» **Exercise directions**
Would you please return the lines of the material that contain the word "Aluminum"?

+++

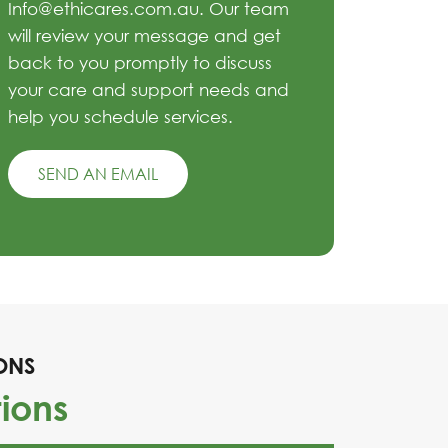
Info@ethicares.com.au. Our team
will review your message and get
back to you promptly to discuss
your care and support needs and
help you schedule services.
SEND AN EMAIL
ONS
ions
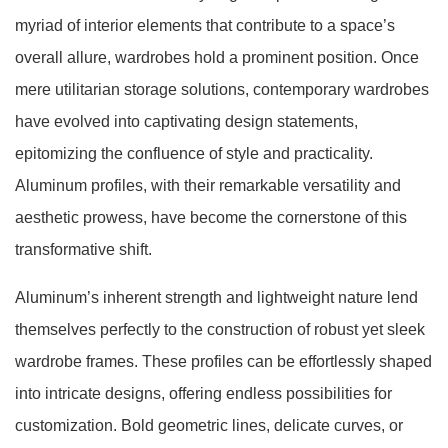
myriad of interior elements that contribute to a space’s
overall allure, wardrobes hold a prominent position. Once
mere utilitarian storage solutions, contemporary wardrobes
have evolved into captivating design statements,
epitomizing the confluence of style and practicality.
Aluminum profiles, with their remarkable versatility and
aesthetic prowess, have become the cornerstone of this
transformative shift.
Aluminum’s inherent strength and lightweight nature lend
themselves perfectly to the construction of robust yet sleek
wardrobe frames. These profiles can be effortlessly shaped
into intricate designs, offering endless possibilities for
customization. Bold geometric lines, delicate curves, or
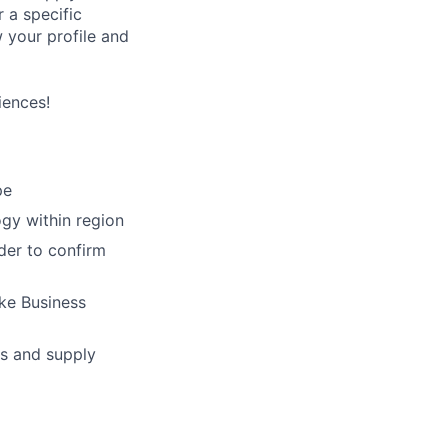
 a specific
w your profile and
iences!
pe
ogy within region
der to confirm
ke Business
s and supply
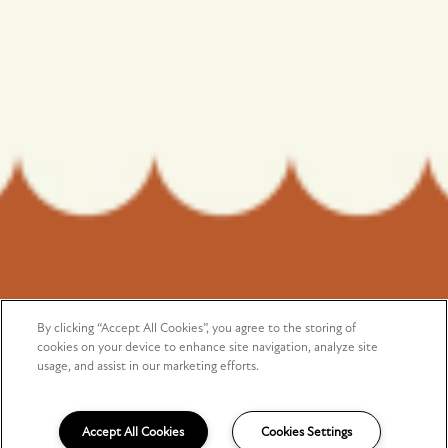
Monday - Saturday:
9:00am - 5:00pm
Sunday:
Closed
Privacy Policy
Copyright ©
2026
Arioso
By clicking “Accept All Cookies”, you agree to the storing of
SPECIALS
cookies on your device to enhance site navigation, analyze site
usage, and assist in our marketing efforts.
Equal Opportunity Housing
Handicap Friendly
Accept All Cookies
Cookies Settings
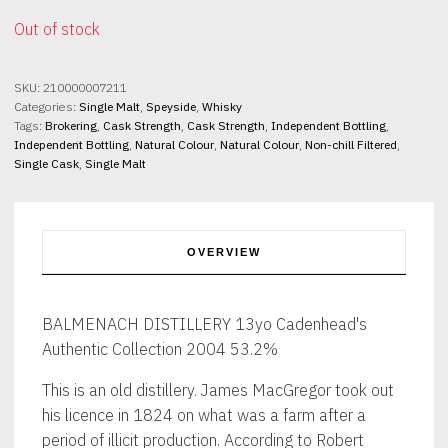
Out of stock
SKU:
210000007211
Categories:
Single Malt
,
Speyside
,
Whisky
Tags:
Brokering
,
Cask Strength
,
Cask Strength
,
Independent Bottling
,
Independent Bottling
,
Natural Colour
,
Natural Colour
,
Non-chill Filtered
,
Single Cask
,
Single Malt
OVERVIEW
BALMENACH DISTILLERY 13yo Cadenhead's
Authentic Collection 2004 53.2%
This is an old distillery. James MacGregor took out
his licence in 1824 on what was a farm after a
period of illicit production. According to Robert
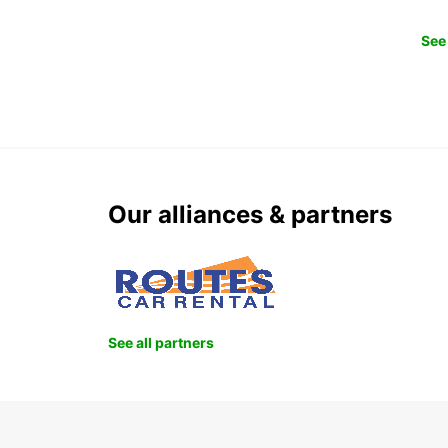
See 
Our alliances & partners
See all partners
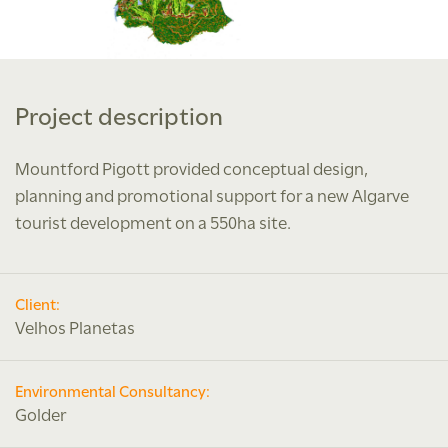
Project description
Mountford Pigott provided conceptual design,
planning and promotional support for a new Algarve
tourist development on a 550ha site.
Client:
Velhos Planetas
Environmental Consultancy:
Golder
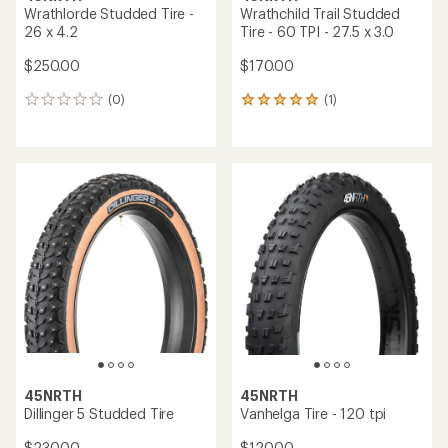
Wrathlorde Studded Tire -
Wrathchild Trail Studded
26 x 4.2
Tire - 60 TPI - 27.5 x 3.0
$250.00
$170.00
(0)
(1)
0
1
reviews
reviews
with
an
average
rating
of
5.0
out
of
5
stars
45NRTH
45NRTH
Dillinger 5 Studded Tire
Vanhelga Tire - 120 tpi
$230.00
$120.00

+++

» **Task solution**
Aluminum profiles, with their remarkable versatility and
Aluminum’s inherent strength and lightweight nature lend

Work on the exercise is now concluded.